You don't have to imagine, you can view the data for yourself: https://docs.microsoft.com/en-us/windows/privacy/diagnostic-...


If we're expected to trust the party spying on us to reveal exactly the extent to which they spy on us via their proprietary, closed-source spying data viewer tool, then we deserve exactly whatever the fuck it is we end up getting.


If they cheated on the documentation matching the binary to try and sneak in more telemetry, the backlash would be phenomenal. I don't know if Twitter could handle that kind of load =]

It's always good to trust but verify, although here the the safeguard is pretty strong.


It doesn't always have to be explicitly intentional as you described, but the simple fact is that they are incentivized to gather this data and they will not, in fact, suffer major repercussions commensurate with the amount of data that is collected/gathered. Look at all of the penalties that have been levied at all the other data breaches and how negatively affected those business were. [1]

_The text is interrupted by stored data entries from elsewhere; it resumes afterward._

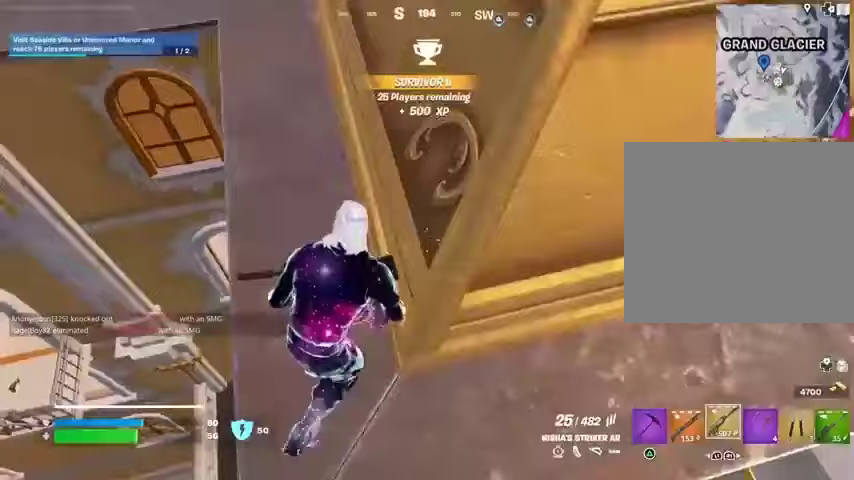
{"buttons": [], "left_stick": "up-right", "right_stick": "left", "events": [[67, "left_stick", "down-left"], [67, "right_stick", "right"], [333, "left_stick", "right"], [400, "right_stick", "left"], [500, "left_stick", "up-right"]]}
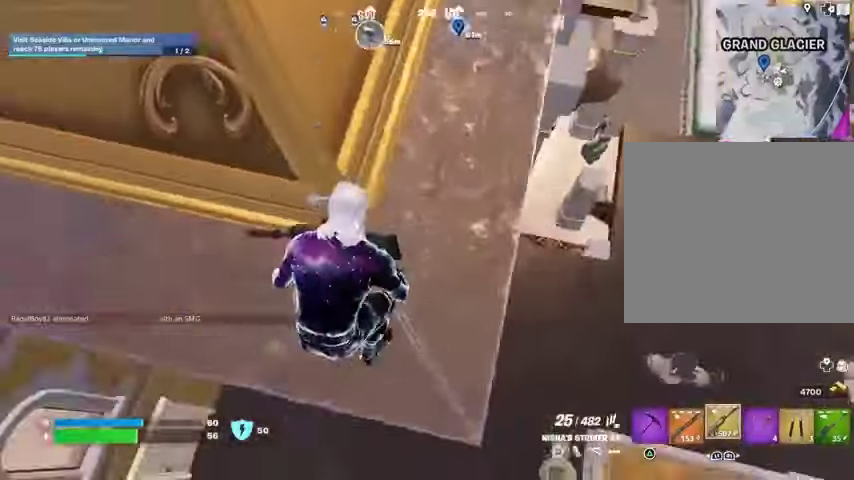
{"buttons": [], "left_stick": "left", "right_stick": "center", "events": [[33, "right_stick", "center"], [100, "left_stick", "up"], [167, "R3", "down"], [267, "R3", "up"], [267, "left_stick", "left"], [267, "right_stick", "up"], [433, "right_stick", "center"]]}
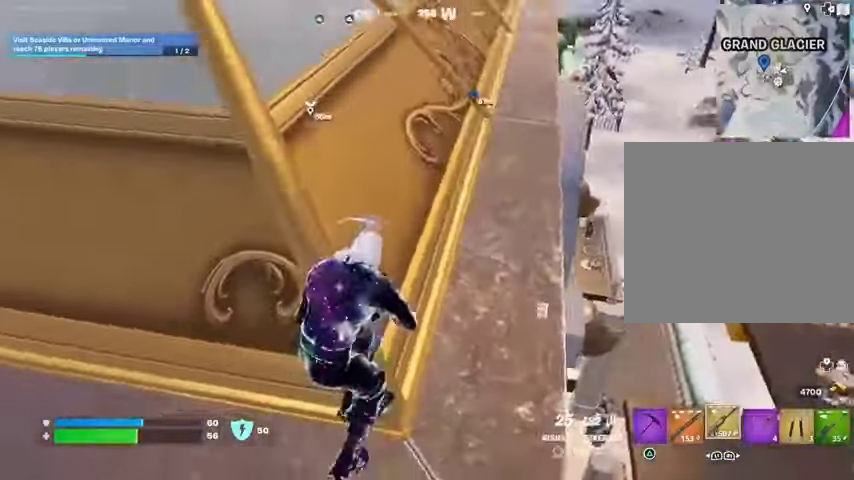
{"buttons": [], "left_stick": "up-right", "right_stick": "center", "events": [[67, "right_stick", "up"], [200, "right_stick", "center"], [233, "L1", "down"], [267, "left_stick", "down"], [300, "L1", "up"], [367, "left_stick", "right"], [400, "right_stick", "down"], [467, "left_stick", "up-right"], [500, "right_stick", "center"]]}
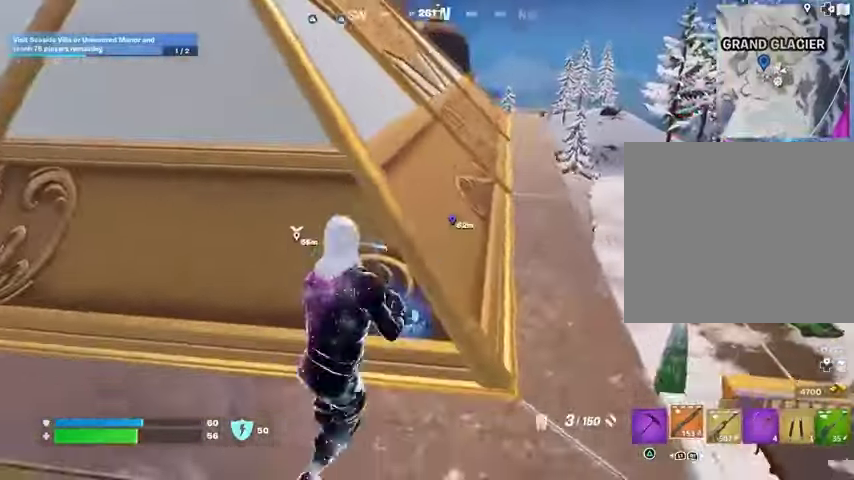
{"buttons": [], "left_stick": "down-right", "right_stick": "center", "events": [[33, "left_stick", "up"], [67, "L1", "down"], [167, "L1", "up"], [200, "right_stick", "right"], [333, "left_stick", "left"], [333, "right_stick", "center"], [500, "left_stick", "down-right"]]}
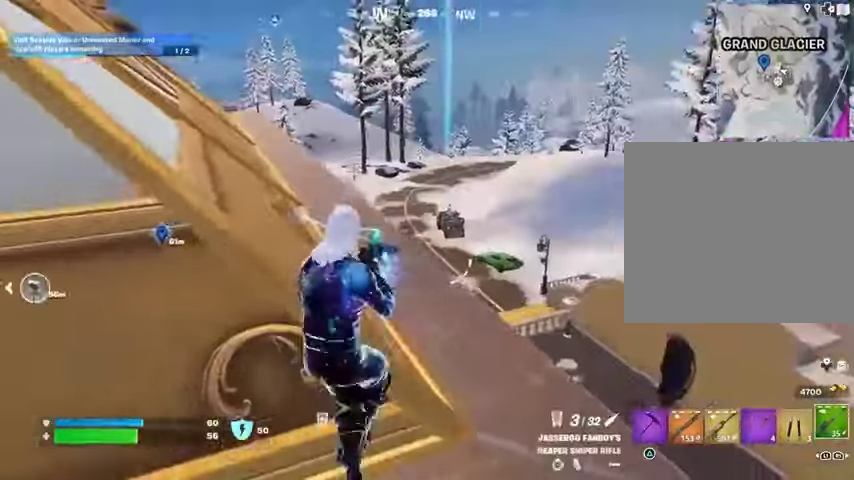
{"buttons": ["L2"], "left_stick": "right", "right_stick": "right", "events": [[33, "left_stick", "right"], [100, "L2", "down"], [500, "right_stick", "right"]]}
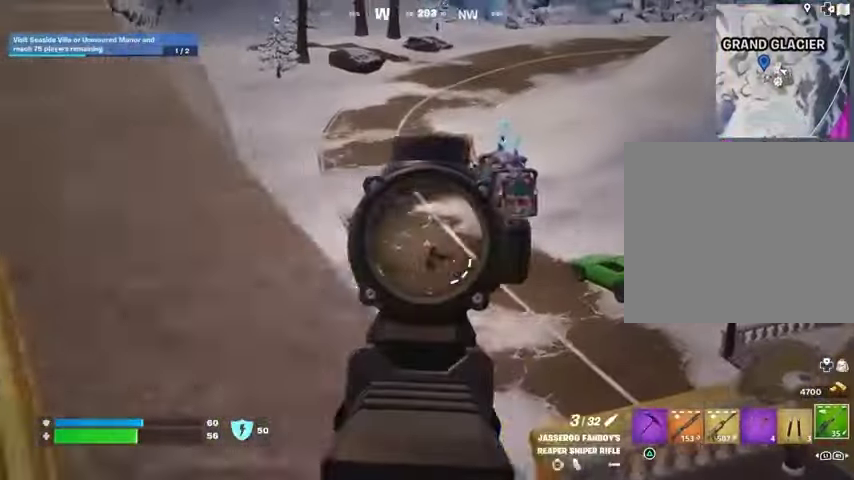
{"buttons": ["R2"], "left_stick": "left", "right_stick": "left", "events": [[167, "right_stick", "center"], [267, "left_stick", "center"], [333, "left_stick", "left"], [333, "right_stick", "up-right"], [433, "R2", "down"], [467, "L2", "up"], [467, "right_stick", "left"]]}
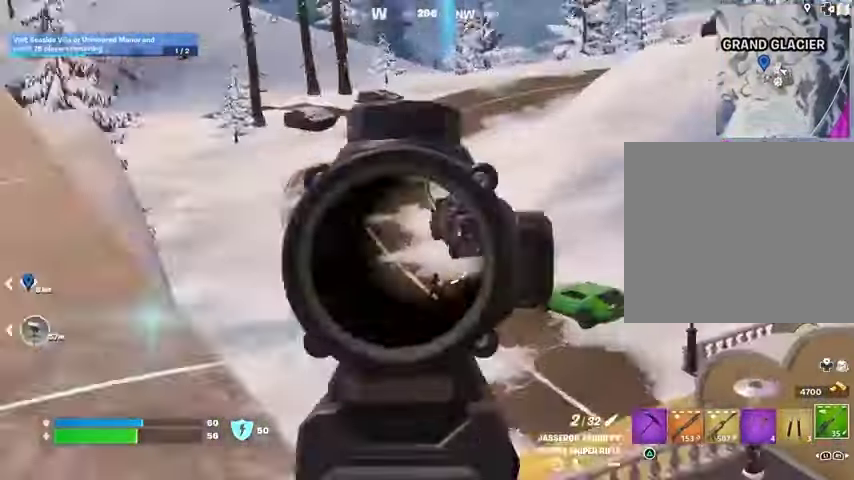
{"buttons": ["R3"], "left_stick": "up-right", "right_stick": "center", "events": [[33, "R2", "up"], [33, "right_stick", "down-left"], [100, "R1", "down"], [133, "right_stick", "center"], [200, "R1", "up"], [233, "R1", "down"], [267, "R3", "down"], [267, "right_stick", "right"], [300, "R1", "up"], [367, "R3", "up"], [367, "right_stick", "center"], [467, "R3", "down"], [467, "left_stick", "up-right"]]}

[1] Very little to not at all.


"MAIL_FOLDER_LIST_EXPANDED", "REFRESH_INBOX_BUTTON_USED", ... :P


‘’’In a brightly lit but still somehow nefarious meeting room two devs discuss their latest findings: Dev1: “These users searching for ‘transfer bank savings’ also have a 15% chance of pasting these long invalid numbers into the calculator. Look at all of them.” Dev2: “Odd those look like bank accounts numbers...” Dev3: “I think we may have an early retirement opportunity...” ‘’’


You raise valid issue, but that issue has nothing to do with the telemetry itself, but with the brokeness of US banking system. Essentially everywhere else the bank account number is simply an public address that you can use to send money there and nothing else.


So microsoft should just ignore all the lessons that we've learned over and over about being data driven?